Marianne Espinosa, formerly known as Marianne Espinosa Murphy, is a Judge of the Appellate Division of New Jersey Superior Court, and the subject of a political controversy in New Jersey in 1993. She is the ex-wife of Michael Murphy, a former county prosecutor and unsuccessful gubernatorial candidate in New Jersey.

Espinosa earned her undergraduate degree from New York University and received her law degree from Rutgers School of Law—Newark. She was a law clerk to the Hon. Richard J. Hughes, Chief Justice of the Supreme Court of New Jersey and former Governor. She served as a Deputy Attorney General and later as an Assistant U.S. Attorney for the District of New Jersey, where she successfully prosecuted United States v. Gambino.

Judge Espinosa has served two separate terms on the Superior Court. She was first appointed to the Court in 1986, serving a seven-year term on the bench in Morris County, New Jersey, while she was a resident of Chatham Township. Judge Murphy (as she was known at the time) served in the Civil, Criminal and Family Divisions. Her term was to end in September 1993, at which time Governor James Florio nominated her for a second term, which would mean tenure until the retirement age of 70. State Senator John H. Dorsey announced that he would invoke senatorial courtesy to block her reappointment. Despite endorsements from the New Jersey State Bar Association and advocacy groups for custodial parents, Dorsey indicated that he had received complaints that she "giggles and throws pencils on the desk during testimony". This created a controversy. Dorsey eventually relented to some degree and stated that he would agree to allow Judge Murphy to be appointed to a new, untenured seven-year term. Judge Murphy declined on the grounds that the process of refusing her an untenured term without a hearing in the Senate posed a threat to judicial independence. Senator Dorsey was defeated for re-election by a Democrat in a heavily Republican district in the same election in which Republican Christine Todd Whitman defeated incumbent Governor James Florio.

Judge Espinosa and Michael Murphy were divorced in 2005.

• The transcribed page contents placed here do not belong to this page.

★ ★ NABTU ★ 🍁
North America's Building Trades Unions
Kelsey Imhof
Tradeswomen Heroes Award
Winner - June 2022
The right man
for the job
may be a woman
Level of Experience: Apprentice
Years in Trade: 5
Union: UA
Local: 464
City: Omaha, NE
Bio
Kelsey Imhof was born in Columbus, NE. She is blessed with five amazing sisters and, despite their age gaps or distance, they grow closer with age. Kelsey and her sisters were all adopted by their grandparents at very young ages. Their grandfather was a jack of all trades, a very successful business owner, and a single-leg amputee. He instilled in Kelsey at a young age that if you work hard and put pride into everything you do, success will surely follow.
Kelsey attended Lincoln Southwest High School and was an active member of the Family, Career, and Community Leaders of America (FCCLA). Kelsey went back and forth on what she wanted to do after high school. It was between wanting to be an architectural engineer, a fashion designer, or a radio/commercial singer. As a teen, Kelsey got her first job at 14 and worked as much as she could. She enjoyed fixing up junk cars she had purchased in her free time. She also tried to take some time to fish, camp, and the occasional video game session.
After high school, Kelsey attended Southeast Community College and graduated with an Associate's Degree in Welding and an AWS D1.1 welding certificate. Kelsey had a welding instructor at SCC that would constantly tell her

In 2005, Judge Espinosa was nominated by Governor Richard Codey to a seat on the Superior Court in Union County. She took her oath of office on July 22, 2005. She served several years in the Criminal and Civil Divisions in Union County. She was then assigned by Chief Justice Stuart Rabner to the Appellate Division, effective August 1, 2009, having previously served on the Appellate Division in a temporary capacity from March through May 2009.